À la suite de l’attentat contre la synagogue de Liège et d’autres incidents survenus à l’étranger, le ministère de la Défense assurera la surveillance des écoles juives et des synagogues. C’est ce qu’ont décidé le ministre de la Défense Theo Francken (N-VA) et le ministre de l’Intérieur Bernard Quintin (MR), même si cette décision n’a pas fait l’objet d’un consensus total au sein du gouvernement.
Petite monnaie
Quintin plaidait depuis longtemps en faveur du déploiement de militaires dans les rues de Bruxelles et d’Anvers pour assurer des missions de surveillance, afin que la police puisse être déployée ailleurs, mais aucun accord n’avait pu être trouvé au sein du gouvernement pendant longtemps. La ministre de la Justice, Annelies Verlinden (CD&V), a bloqué ces projets et a subordonné son accord à la mise en place de mesures contre la surpopulation carcérale, qui se sont heurtées à leur tour à la résistance du MR, opposé à toute réduction de peine pour les détenus et adoptant une ligne dure en matière de sécurité.

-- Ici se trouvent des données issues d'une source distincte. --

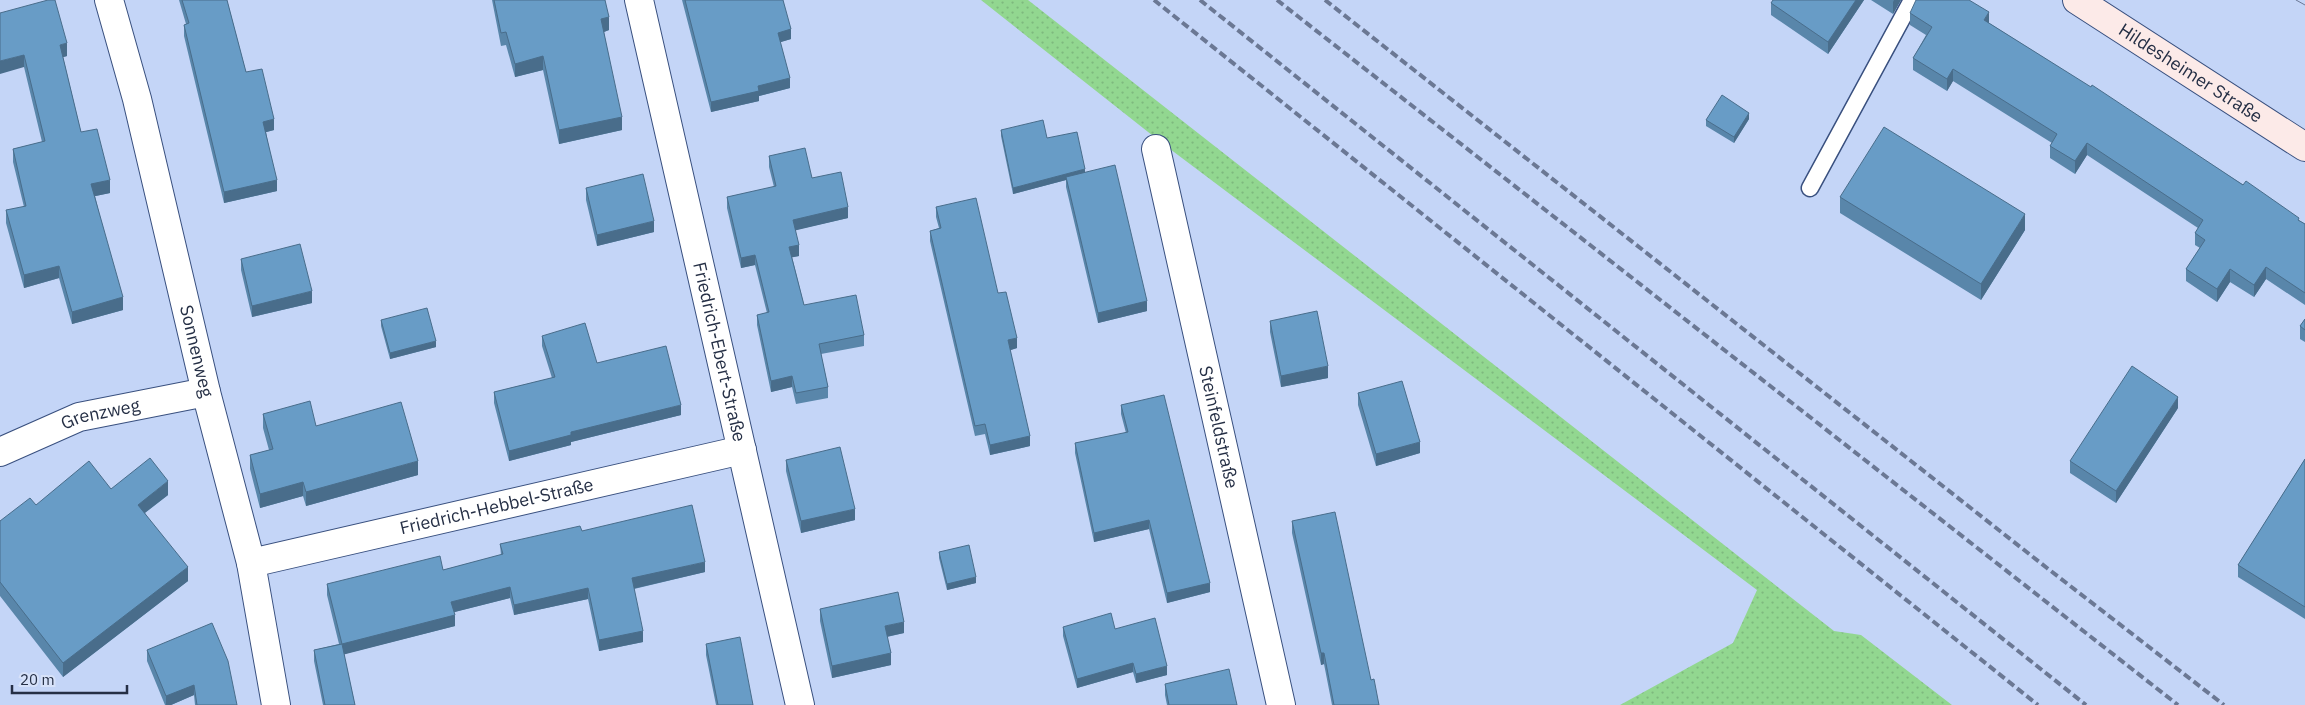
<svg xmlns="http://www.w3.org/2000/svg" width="2305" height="705" viewBox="0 0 2305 705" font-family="'IBM Plex Sans',sans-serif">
<defs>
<pattern id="grass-dots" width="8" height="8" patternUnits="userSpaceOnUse" patternTransform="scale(1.25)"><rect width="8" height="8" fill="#92d790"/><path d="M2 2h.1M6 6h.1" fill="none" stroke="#7eb97e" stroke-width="1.8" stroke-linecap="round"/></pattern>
</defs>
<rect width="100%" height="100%" fill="#c4d5f7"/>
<path fill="url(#grass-dots)" d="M981 0H1028L1834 631 1861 635 1952 705H1620L1733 643 1757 590 1162 143Z"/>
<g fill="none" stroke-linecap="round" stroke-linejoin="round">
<g stroke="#39507f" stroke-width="19">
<path id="lane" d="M1810 188 1912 0"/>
</g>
<g stroke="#39507f" stroke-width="30">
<g id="street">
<path id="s1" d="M109 0 137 99 206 392 251 563 276 705"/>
<path id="s2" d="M639 0 800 705"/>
<path id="s3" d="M1156 149 1281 705"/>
<path id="s4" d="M0 452 79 417 206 392"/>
<path id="s5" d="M251 563 742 450"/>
</g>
</g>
<g stroke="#39507f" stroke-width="30">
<g id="secondary">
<path id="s6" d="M2077 0 2305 147"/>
</g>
</g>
<use href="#lane" stroke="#fff" stroke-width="16"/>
<use href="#street" stroke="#fff" stroke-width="28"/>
<use href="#secondary" stroke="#fceae8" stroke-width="28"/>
<path stroke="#6b7894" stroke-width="1" d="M2296 0 2305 5"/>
<path stroke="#6b7894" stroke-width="4" stroke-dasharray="8 4" stroke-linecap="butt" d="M1154 0 2038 705
M1200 0 2086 705
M1277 0 2178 705
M1325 0 2047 568 2224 705"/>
</g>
<path fill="#5986aa" d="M179 0H227L246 72 274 130 266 132 277 191 224 203 184 36V25L186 24Z
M492 0H605L609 30 604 32 622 130 559 144 543 70 515 77 506 45 501 46Z
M682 0H783L791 39 780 42 790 88 759 96V101L711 112Z
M1773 0H1864L1828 54 1771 15V3Z
M1871 0H1901L1893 14Z
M0 13 67 56 63 57 81 132 110 193 95 196 123 310 72 324 59 278 24 288 6 223V210L24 207 13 162V149L42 142 24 67Z
M1910 13 1989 23 2305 224V305L2266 279 2254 297 2230 282 2217 302 2186 281V269L2200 248 2195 245V233L2198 228 2087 155 2075 174 2050 158V146L2052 143 1953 81 1947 91 1913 70V58L1926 35 1910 25Z
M1749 119 1734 143 1706 126V120Z
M1001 130 1047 138 1085 172 1147 311 1098 323 1066 187V180L1013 194 1001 136Z
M769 156 812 178 848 218 795 230 799 256 792 257 804 305 864 335V346L821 354 828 387V398L796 404 792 387 771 392 757 325V315L767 313 755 265 741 268 727 208V197L774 187 769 167Z
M586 188 654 232 597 246 586 200Z
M1840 197 2025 230 1981 300 1840 213Z
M936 207 998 293 1017 348 1010 350 1030 446 990 455 985 434 975 436 930 241V231L939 228 936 217Z
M241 259 312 303 252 317 241 270Z
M2305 319V342L2300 339V326Z
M381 320 436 347 390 359 381 326Z
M1270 321 1328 378 1281 387 1270 332Z
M542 336 597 363 681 415 571 442V445L509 461 494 403V392L552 378 542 346Z
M1358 393 1420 453 1376 466 1358 405Z
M1121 405 1210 592 1167 603 1149 529 1094 542 1075 453V443L1126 433 1121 414Z
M2178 408 2116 503 2070 473V461Z
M263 414 316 426 418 475 306 506 303 496 260 508 250 469V455L269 450 263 428Z
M2305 459V619L2238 577V565Z
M786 460 855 520 801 533 786 471Z
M111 489 168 495 145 513 188 581 63 677 0 596V521Z
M1292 521 1371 680 1379 705H1332L1324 664 1321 665 1292 533Z
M582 531 705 572 634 589 643 642 599 651 588 599 514 615 510 598 454 612 455 626 344 654 355 705H323L314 661V650L339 644 327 595V584L443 570 501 555 500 544Z
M939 552 976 583 947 590 939 558Z
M820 609 904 633 887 637 891 665 832 678 820 621Z
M1063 627 1115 629 1167 675 1136 683 1133 672 1077 688 1063 636Z
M706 644 753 705H716L706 655Z
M147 650 237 705H195L194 695 171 705H165L147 661Z
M1165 684 1237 705H1167L1165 695Z"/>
<path fill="#496d8b" d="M1856 0H1864L1828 54V42Z
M1894 0H1901L1893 14V2Z
M1989 12V25L1984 20Z
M609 17V30L601 33V19Z
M791 29V39L778 43V33Z
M67 43V56L60 58V45Z
M24 55V67L0 74V61Z
M543 56V70L515 77V64Z
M1953 69V81L1947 91V79Z
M790 78V88L759 96V101L711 112V102L758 86Z
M1749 113V119L1734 143V137Z
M622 117V130L559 144V130Z
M274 119V130L263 133V122Z
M2087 143V155L2075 174V161Z
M1085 169V175L1066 177V180L1013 194V188Z
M110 180V193L91 197V184Z
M277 180V191L224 203V192Z
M848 207V218L793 231V220Z
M2025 214V230L1981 300V284Z
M654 221V232L597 246V235Z
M799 245V256L789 258V247Z
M755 255V265L741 268V258Z
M59 266V278L24 288V275Z
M2266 267V279L2254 297V285Z
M2230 269V282L2217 302V289Z
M312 291V303L252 317V306Z
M123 297V310L72 324V312Z
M1147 301V311L1098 323V313Z
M1017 338V348L1008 351V340Z
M436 341V347L390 359V353Z
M1328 366V378L1281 387V376Z
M792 376V387L771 392V381Z
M2178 397V408L2116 503V491Z
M681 405V415L571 442V445L509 461V451L571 432Z
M1030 436V446L990 455V445Z
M1420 442V453L1376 466V454Z
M418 461V475L306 506V492Z
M168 481V495L138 518V505Z
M303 482V496L260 508V494Z
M855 509V520L801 533V521Z
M1149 520V529L1094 542V533Z
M705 562V572L632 589V578Z
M188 567V581L63 677V663Z
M976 577V583L947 590V584Z
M1210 583V592L1167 603V593Z
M510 587V598L451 613V602Z
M588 588V599L514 615V605Z
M455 615V626L342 655V644Z
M904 622V633L885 637V626Z
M643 631V642L599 651V640Z
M891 653V665L832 678V666Z
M1321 653H1324V664L1321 665Z
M1133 663V672L1077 688V679Z
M1167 666V675L1136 683V674Z
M194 685V695L171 705H166V696Z"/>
<path fill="#689cc6" stroke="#496d8b" d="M48 0H55L67 43 60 45 81 132 97 129 110 180 91 184 123 297 72 312 59 266 24 275 6 210 26 206 13 149 45 141 24 55 0 61V13Z
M182 0H227L246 72 262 69 274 119 263 122 277 180 224 192 184 25 189 23Z
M494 0H605L609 17 601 19 622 117 559 130 543 56 515 64 506 32 501 33Z
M685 0H783L791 29 778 33 790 78 758 86 759 91 711 102Z
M1773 0H1856L1828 42 1771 3Z
M1916 0H1969L1989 12 1984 20 2091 87 2092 85 2243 185 2246 181 2299 218 2298 220 2305 224V293L2266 267 2254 285 2230 269 2217 289 2186 269 2205 240 2195 233 2203 220 2087 143 2075 161 2050 146 2057 134 1953 69 1947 79 1913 58 1932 27 1910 13Z
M1722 95 1749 113 1734 137 1706 120Z
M1043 120 1047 138 1077 132 1085 169 1013 188 1001 130Z
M1884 127 2025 214 1981 284 1840 197Z
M805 148 812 178 841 172 848 207 793 220 799 245 789 247 804 305 856 295 864 335 819 344 828 387 796 393 792 376 771 381 757 315 769 312 755 255 741 258 727 197 776 186 769 156Z
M1115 165 1147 301 1098 313 1066 177Z
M643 174 654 221 597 235 586 188Z
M976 198 998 293 1006 292 1017 338 1008 340 1030 436 990 445 985 424 975 426 930 231 941 228 936 207Z
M300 244 312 291 252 306 241 259Z
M427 308 436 341 390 353 381 320Z
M1317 311 1328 366 1281 376 1270 321Z
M2305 319V330L2300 326Z
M585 323 597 363 666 346 681 405 571 432V435L509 451 494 392 555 377 542 336Z
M2132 366 2178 397 2116 491 2070 461Z
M1402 381 1420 442 1376 454 1358 393Z
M1164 395 1210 583 1167 593 1149 520 1094 533 1075 443 1128 432 1121 405Z
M310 401 316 426 401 402 418 461 306 492 303 482 260 494 250 455 273 449 263 414Z
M840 447 855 509 801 521 786 460Z
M150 458 168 481 138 505 188 567 63 663 0 582V521L30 498 36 505 89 461 111 489Z
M2305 459V607L2238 565Z
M692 505 705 562 632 578 643 631 599 640 588 588 514 605 510 587 451 602 455 615 342 644 327 584 440 556 443 570 503 554 500 544 580 526 582 531Z
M1335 512 1371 680 1374 679 1379 705H1334L1324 653H1321L1292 521Z
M969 545 976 577 947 584 939 552Z
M898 592 904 622 885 626 891 653 832 666 820 609Z
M1111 613 1115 629 1155 618 1167 666 1136 674 1133 663 1077 679 1063 627Z
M212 623 228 661 237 705H197L194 685 166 696 147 650Z
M740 637 753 705H718L706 644Z
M342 644 355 705H325L314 650Z
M1229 669 1237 705H1169L1165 684Z"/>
<g text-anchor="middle" stroke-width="4.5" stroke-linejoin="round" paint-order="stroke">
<g font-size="18" fill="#252f45" stroke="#d7e2f9">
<text dy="6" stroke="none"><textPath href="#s6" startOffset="135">Hildesheimer Straße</textPath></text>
<text dy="6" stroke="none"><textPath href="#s1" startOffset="362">Sonnenweg</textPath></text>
<text dy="6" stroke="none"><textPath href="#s2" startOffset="361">Friedrich-Ebert-Straße</textPath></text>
<text dy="6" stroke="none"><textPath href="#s4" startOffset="108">Grenzweg</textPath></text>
<text dy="6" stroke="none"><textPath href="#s3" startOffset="285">Steinfeldstraße</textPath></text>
<text dy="6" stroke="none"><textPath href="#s5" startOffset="252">Friedrich-Hebbel-Straße</textPath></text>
</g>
</g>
<path d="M12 685v8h115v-8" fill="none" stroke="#252f45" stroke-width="2.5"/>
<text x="20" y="685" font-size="15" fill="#252f45" stroke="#d7e2f9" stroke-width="4" paint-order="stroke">20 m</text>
</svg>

Les ministres Quintin et Francken prennent désormais les devants. En vertu d’une ancienne loi sur la police, plus de 50 militaires sont mobilisés pour des missions de surveillance. Ils se concentreront principalement sur les synagogues et les écoles juives. Cette décision fait suite à l’attentat perpétré la semaine dernière contre la synagogue de Liège. Pour la ministre de la Justice Annelies Verlinden, la sécurité reste cruciale, mais elle déclare dans l’émission De Ochtend sur Radio 1 que « chacun au sein du gouvernement devra se regarder dans le miroir et se demander s’il agit de la bonne manière ».
Traverse
Ce n’est pas la première fois que Mme Verlinden bloque une mesure. Lors des discussions sur le budget et l’accord de Pâques, elle n’aurait donné son accord qu’à condition que la Justice obtienne des moyens supplémentaires. Entre-temps, d’autres défis s’accumulent : les prisons sont confrontées à une surpopulation record et le nouveau code pénal entrera bientôt en vigueur. Les magistrats préviennent qu’ils n’y sont pas encore préparés.

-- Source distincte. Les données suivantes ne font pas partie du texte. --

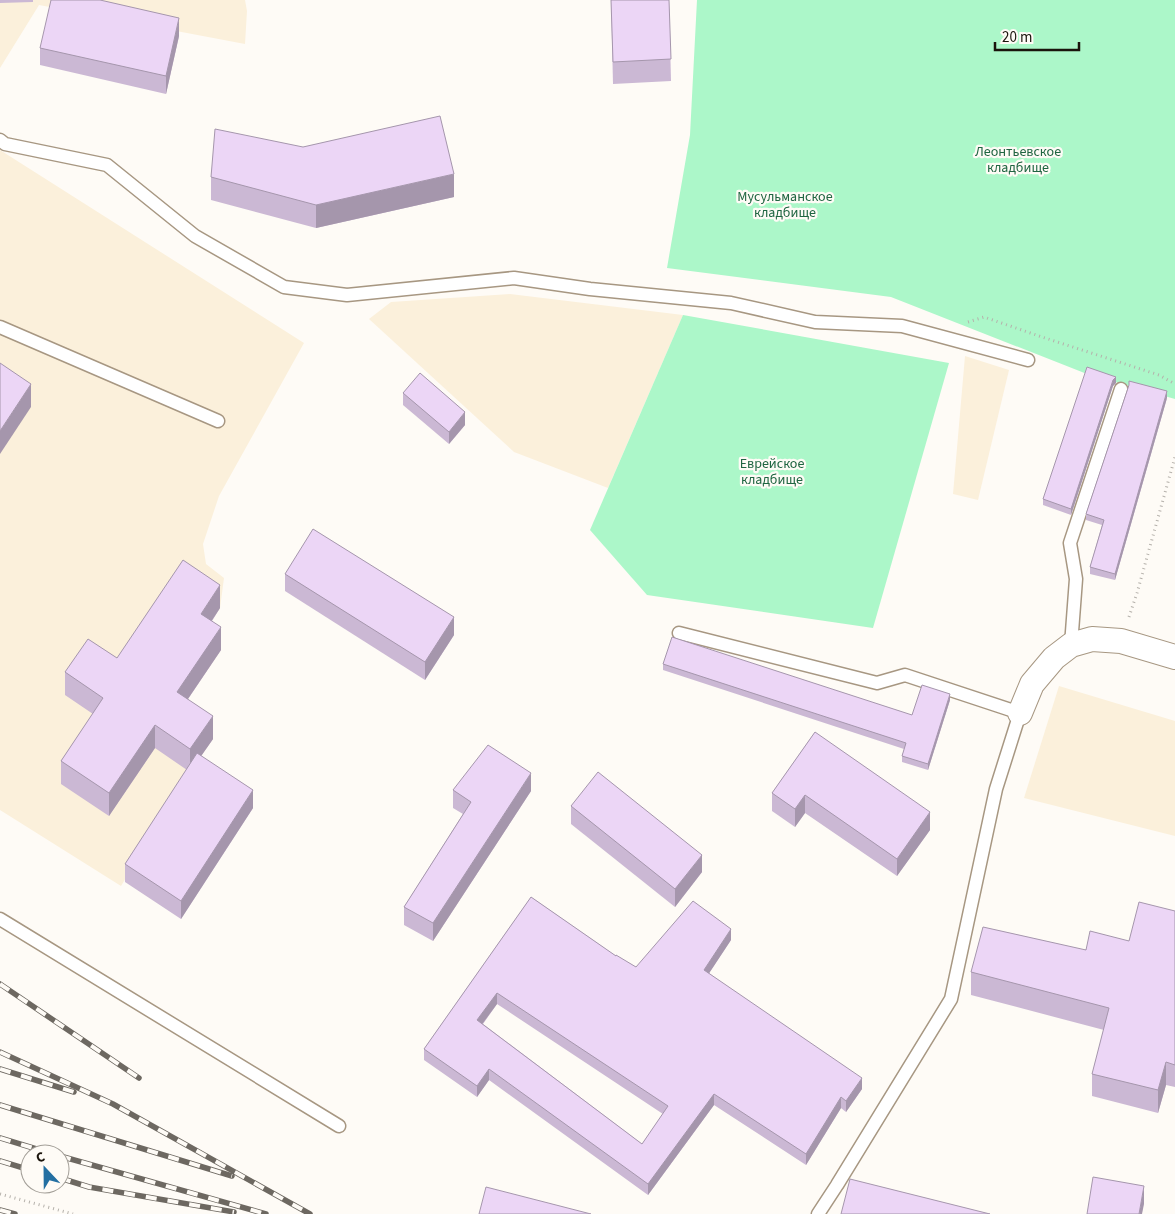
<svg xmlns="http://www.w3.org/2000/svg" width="1175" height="1214" font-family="'Source Sans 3',sans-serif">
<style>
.industrial{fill:#fbf0db}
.green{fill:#acf7c9}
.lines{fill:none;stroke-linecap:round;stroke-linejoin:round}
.lane-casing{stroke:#a79782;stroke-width:15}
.street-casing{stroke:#a79782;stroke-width:26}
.path{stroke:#b5b1ab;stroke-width:3;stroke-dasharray:1 4;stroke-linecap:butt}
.lane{stroke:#fff;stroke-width:12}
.street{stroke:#fff;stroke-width:24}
.rail-casing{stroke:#6d6861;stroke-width:5.5}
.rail{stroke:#fefbf6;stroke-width:4;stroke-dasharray:11;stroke-linecap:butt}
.wall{fill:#cbb8d4;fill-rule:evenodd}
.shaded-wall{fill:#a596ac}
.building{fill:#ecd6f6;stroke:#a596ac;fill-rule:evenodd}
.labels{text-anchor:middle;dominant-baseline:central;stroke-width:4.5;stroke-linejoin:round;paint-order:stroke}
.park-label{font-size:14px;fill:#1f6541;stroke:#fefbf6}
</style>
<rect width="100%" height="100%" fill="#fefbf6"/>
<g class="industrial">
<path d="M0,0h245l2,11 -2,33 -206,-39 -39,63z"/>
<path d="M0,150l304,193 -85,153 -16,48 3,20 18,14 -4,30 -19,29 20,13 -44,65 36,24 -23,33 -69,114 -121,-76z"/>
<path d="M510,294l173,21 -75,173 -94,-36 -145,-133 22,-17z"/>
<path d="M965,356l44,14 -31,130 -25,-6z"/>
<path d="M1059,686l116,35v115l-151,-38z"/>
</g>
<g class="green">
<path d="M697,0h478v399l-88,-25 -196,-77 -224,-29 23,-133z"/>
<path d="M683,315l266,48 -76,265 -226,-33 -57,-65z"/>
</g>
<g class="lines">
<defs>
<g id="lane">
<path d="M0,140l5,4 102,21 88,71 89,51 63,8 167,-17 76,11 141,14 84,19 87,4 126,34"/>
<path d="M0,327l218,94"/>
<path d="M679,633l198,50 28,-8 115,38 -24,76 -45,210 -114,186 -19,29"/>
<path d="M1071,645l5,-66 -6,-36 51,-154"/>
<path d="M0,919l339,207"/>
</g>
<path id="street" d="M1020,713l12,-29 22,-26 17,-13 21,-6 29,2 54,16"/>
</defs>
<use href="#lane" class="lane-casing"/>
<use href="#street" class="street-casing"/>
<g class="path">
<path d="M968,322l16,-5 58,20 117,38 16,9"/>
<path d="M1129,617l8,-24 38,-136"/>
<path d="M0,1194l73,20"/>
</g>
<use href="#lane" class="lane"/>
<use href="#street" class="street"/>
<defs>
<g id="rail">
<path d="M0,984l139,94"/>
<path d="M0,1052l113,52 197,110"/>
<path d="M0,1069l74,23"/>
<path d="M0,1105l232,71"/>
<path d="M0,1138l53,16"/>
<path d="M60,1156l206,58"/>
<path d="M0,1161l30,9"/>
<path d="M60,1178l29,9 145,25"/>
<path d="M0,1210l15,4"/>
</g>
</defs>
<use href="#rail" class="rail-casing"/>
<use href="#rail" class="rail"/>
</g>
<g class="wall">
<path d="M0,0h33v2l-33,1z"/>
<path d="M611,0h58l2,81 -58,3z"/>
<path d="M179,36l-13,58 -126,-29v-17z"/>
<path d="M211,177l243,20 -138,31 -105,-28z"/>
<path d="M1116,377v6l-3,3 -42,129 -28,-10v-6z"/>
<path d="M403,393l62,32 -16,19 -46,-39z"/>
<path d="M1167,398l-52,182 -25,-6v-7l12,-42 -16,-5v-6z"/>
<path d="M285,574l169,61 -29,45 -140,-89z"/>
<path d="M220,608l-8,13 9,29 -33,49 25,40 -12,17 52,52 -72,111 -56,-37v-18l62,-94 -32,-22 -46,68 -48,-32v-23l32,-47 -28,-19v-23l52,-14z"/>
<path d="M663,664l249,51 38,-15 -22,70 -26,-8v-6l2,-7 -241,-79z"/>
<path d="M815,732l115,98 -33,46 -92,-63 -10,14 -23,-16v-18z"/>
<path d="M453,790l78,1 -98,150 -29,-16v-18l59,-93 -10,-6z"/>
<path d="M571,806l131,66 -27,35 -104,-83z"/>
<path d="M531,897l85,59 20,11 95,-27 -22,33 153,116 -16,23 -5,-4 -35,57 -92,-60 -66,90 -159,-115 -12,17 -53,-37v-11zM497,1004l166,110 -21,30 -159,-120z"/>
<path d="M1175,911v176l-9,-2 -8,28 -66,-17v-22l12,-44 -133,-35v-23l158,-31z"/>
</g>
<g class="shaded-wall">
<path d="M179,18v18l-13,58v-18z"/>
<path d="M454,174v23l-138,31v-23z"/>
<path d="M1116,377v6l-3,3 -42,129v-6l42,-129z"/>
<path d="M31,384v23l-31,47v-23z"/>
<path d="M1167,391v7l-52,182v-6z"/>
<path d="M465,412v13l-16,19v-12z"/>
<path d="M220,585v23l-19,29v-23z"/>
<path d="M454,617v18l-29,45v-18z"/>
<path d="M221,627v23l-44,65v-23z"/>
<path d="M950,694v6l-22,70v-6z"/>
<path d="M213,716v23l-23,33v-23z"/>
<path d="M155,725v23l-46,68v-23z"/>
<path d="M531,773v18l-98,150v-18z"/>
<path d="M253,790v18l-72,111v-18z"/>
<path d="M805,795v18l-10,14v-18z"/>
<path d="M930,812v18l-33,46v-17z"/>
<path d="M702,855v17l-27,35v-18z"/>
<path d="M731,929v11l-27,41v-11z"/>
<path d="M497,993v11l-20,27v-11z"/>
<path d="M1166,1062v23l-8,28v-23z"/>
<path d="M489,1069v11l-12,17v-11z"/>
<path d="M862,1078v11l-16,23v-11z"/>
<path d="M714,1094v11l-66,90v-11z"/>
<path d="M841,1097v11l-35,57v-11z"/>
<path d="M1144,1186v18l-2,10h-3z"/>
</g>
<g class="building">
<path d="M51,0h49l79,18 -13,58 -126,-28z"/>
<path d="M611,0h58l2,59 -58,3z"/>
<path d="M440,116l14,58 -138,31 -105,-28 4,-48 88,18z"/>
<path d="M0,363l31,21 -31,47z"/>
<path d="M1087,367l29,10 -3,3 -42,129 -28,-10z"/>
<path d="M420,373l45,39 -16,20 -46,-39z"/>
<path d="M1129,381l38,10 -52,183 -25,-7 14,-47 -18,-6 43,-129z"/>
<path d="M313,529l141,88 -29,45 -140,-88z"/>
<path d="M183,560l37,25 -19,29 20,13 -44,65 36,24 -23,33 -35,-24 -46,68 -48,-32 42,-63 -38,-26 23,-33 29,19z"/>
<path d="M672,637l240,78 10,-30 28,9 -22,70 -26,-8 4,-13 -243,-79z"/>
<path d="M815,732l115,80 -33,47 -92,-64 -10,14 -23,-16z"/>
<path d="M488,745l43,28 -98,150 -29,-16 67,-105 -18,-12z"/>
<path d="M197,753l56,37 -72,111 -56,-37z"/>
<path d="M598,772l104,83 -27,34 -104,-83z"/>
<path d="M531,897l85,59v-1l20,12 57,-66 38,28 -27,41 158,108 -16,23 -5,-4 -35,57 -92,-60 -66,90 -159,-115 -12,17 -53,-37zM497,993l171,113 -26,38 -165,-124z"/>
<path d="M1139,902l36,9v154l-9,-3 -8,28 -66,-16 17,-66 -138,-36 12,-45 103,23 4,-19 39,10z"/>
<path d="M1093,1177l51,9 -5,28h-52z"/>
<path d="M850,1179l140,35h-149z"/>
<path d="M486,1187l105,27h-112z"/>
</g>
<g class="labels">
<g class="park-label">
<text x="1018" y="152">Леонтьевское<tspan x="1018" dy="16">кладбище</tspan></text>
<text x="785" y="197">Мусульманское<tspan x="785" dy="16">кладбище</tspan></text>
<text x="772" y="464">Еврейское<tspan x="772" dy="16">кладбище</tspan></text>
</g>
</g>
<g transform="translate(45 1169) rotate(338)"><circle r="24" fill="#fefbf6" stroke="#a39f98"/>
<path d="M0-4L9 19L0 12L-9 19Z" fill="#236fa2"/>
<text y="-8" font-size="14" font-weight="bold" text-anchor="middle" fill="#1a140c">С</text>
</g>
<path d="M995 42v8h84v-8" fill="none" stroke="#1a140c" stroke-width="2.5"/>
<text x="1002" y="42" font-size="15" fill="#1a140c" stroke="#fefbf6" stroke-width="4" paint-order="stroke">20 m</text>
</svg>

La ministre Verlinden a également fait l’objet de critiques en raison de l’échec du projet i-Police, qui visait à moderniser la numérisation des services de police. À l’époque, elle occupait le poste de ministre de l’Intérieur et, au cours des négociations, elle aurait exigé des fonds supplémentaires pour soutenir le projet, ce qui a suscité des critiques.